Thursday, 6 May 2021

Sometimes it concerns me how little I retain of the majority of books I read.

Since summer 2017, I've maintained a complete list of every book started and completed, and considering how much time has passed since then, there actually aren't very many of them to name: only 141. Of those, only about twenty of them left behind a well-cemented memory of the plot, and for the rest, only vague impressions remain at best, of sundry characters, settings, writing styles, and my own emotional reaction to the book. For the record, one of the most memorable was Blindness by José Saramago. Some books I barely recall beyond the title. Is this some type of clinical amnesia? The reason it worries me is that while reading, I am fully conscious, with almost no exception. In other words, comprehension while reading isn't the problem, but retention instead. These fugues seem strictly literary in contact, because my memories of social interactions, places visited, and decisions made during the time I read some of these "lost books" are crystal clear, or at least plastic-bottle clear.

Apparently, my brain consumes books like my body consumes food: It serves its purpose in the moment, providing mental nutritition, but then somehow my brain manages to excrete 90% of its intake through some rhetorical rectum. It would be much more satisfying to benefit from both full comprehension and recall, but how to get there isn't clear right now.

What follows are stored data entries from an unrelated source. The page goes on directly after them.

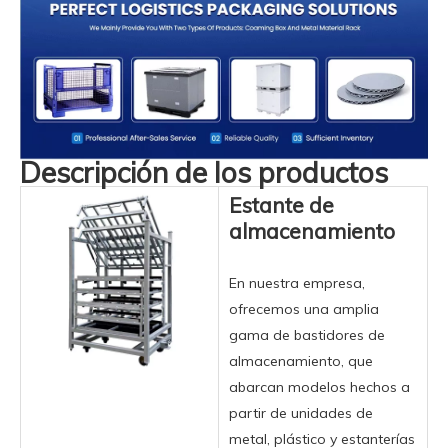
Descripción de los productos
Estante de
almacenamiento
En nuestra empresa,
ofrecemos una amplia
gama de bastidores de
almacenamiento, que
abarcan modelos hechos a
partir de unidades de
metal, plástico y estanterías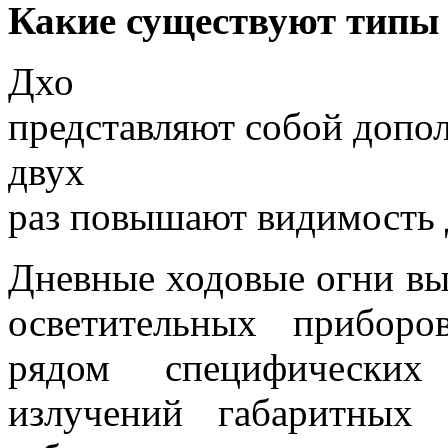
Какие существуют типы 
Дхо
представляют собой допо
двух
раз повышают видимость 
Дневные ходовые огни вы
осветительных приборо
рядом специфических
излучений габаритных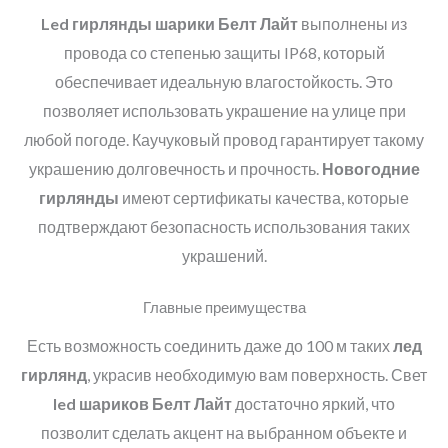
Led
гирлянды шарики
Белт Лайт
выполнены из
провода со степенью защиты IP68, который
обеспечивает идеальную влагостойкость. Это
позволяет использовать украшение на улице при
любой погоде. Каучуковый провод гарантирует такому
украшению долговечность и прочность.
Новогодние
гирлянды
имеют сертификаты качества, которые
подтверждают безопасность использования таких
украшений.
Главные преимущества
Есть возможность соединить даже до 100 м таких
лед
гирлянд
, украсив необходимую вам поверхность. Свет
led
шариков
Белт Лайт
достаточно яркий, что
позволит сделать акцент на выбранном объекте и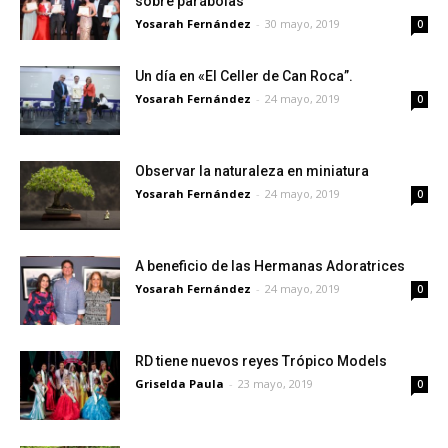
sobre parábolas
Yosarah Fernández
-
30 mayo, 2019
0
Un día en «El Celler de Can Roca”.
Yosarah Fernández
-
24 mayo, 2019
0
Observar la naturaleza en miniatura
Yosarah Fernández
-
24 mayo, 2019
0
A beneficio de las Hermanas Adoratrices
Yosarah Fernández
-
24 mayo, 2019
0
RD tiene nuevos reyes Trópico Models
Griselda Paula
-
23 mayo, 2019
0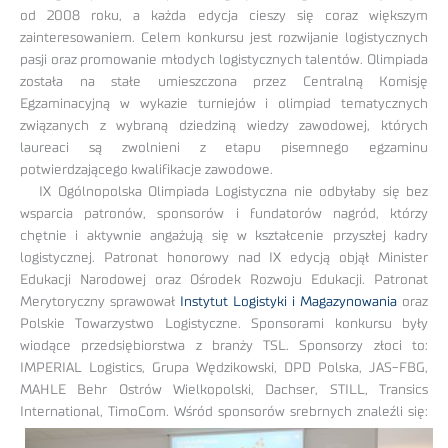
od 2008 roku, a każda edycja cieszy się coraz większym
zainteresowaniem. Celem konkursu jest rozwijanie logistycznych
pasji oraz promowanie młodych logistycznych talentów. Olimpiada
została na stałe umieszczona przez Centralną Komisję
Egzaminacyjną w wykazie turniejów i olimpiad tematycznych
związanych z wybraną dziedziną wiedzy zawodowej, których
laureaci są zwolnieni z etapu pisemnego egzaminu
potwierdzającego kwalifikacje zawodowe.
IX Ogólnopolska Olimpiada Logistyczna nie odbyłaby się bez
wsparcia patronów, sponsorów i fundatorów nagród, którzy
chętnie i aktywnie angażują się w kształcenie przyszłej kadry
logistycznej. Patronat honorowy nad IX edycją objął Minister
Edukacji Narodowej oraz Ośrodek Rozwoju Edukacji. Patronat
Merytoryczny sprawował
Instytut Logistyki i Magazynowania
oraz
Polskie Towarzystwo Logistyczne. Sponsorami konkursu były
wiodące przedsiębiorstwa z branży TSL. Sponsorzy złoci to:
IMPERIAL Logistics, Grupa Wędzikowski, DPD Polska, JAS-FBG,
MAHLE Behr Ostrów Wielkopolski, Dachser, STILL, Transics
International, TimoCom. Wśród sponsorów srebrnych
znaleźli się: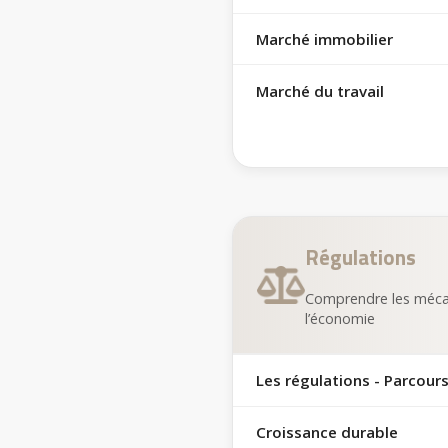
Marché immobilier
Marché du travail
Régulations
Comprendre les méca
l’économie
Les régulations - Parcours
Croissance durable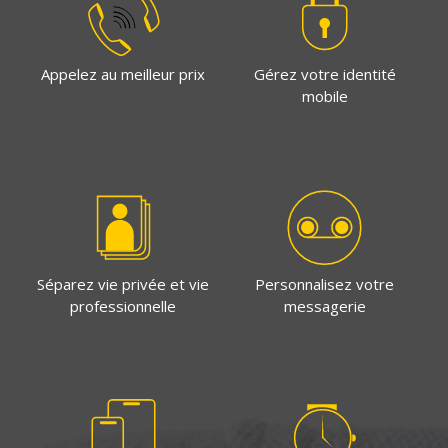
Appelez au meilleur prix
Gérez votre identité
mobile
Séparez vie privée et vie
Personnalisez votre
professionnelle
messagerie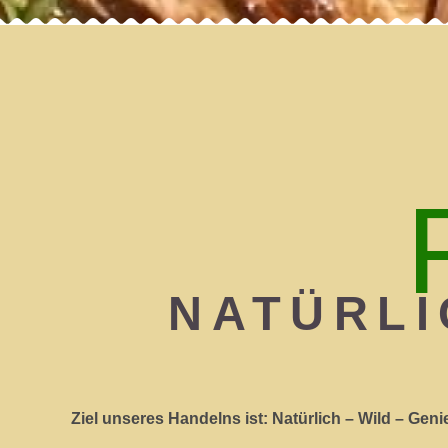
NATÜRLIC
Ziel unseres Handelns ist: Natürlich – Wild – Gen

P.S. Of the books counted above, four are in progress, either ones I am currently actively reading or have placed on extended hiatus. My personal reading rate slowed down immensely last August when I first made plans to resume formal studies in physics, because almost every book I've picked up since then has been a physics textbook, and they take me many times longer to read with full comprehension compared with novels and popular non-fiction.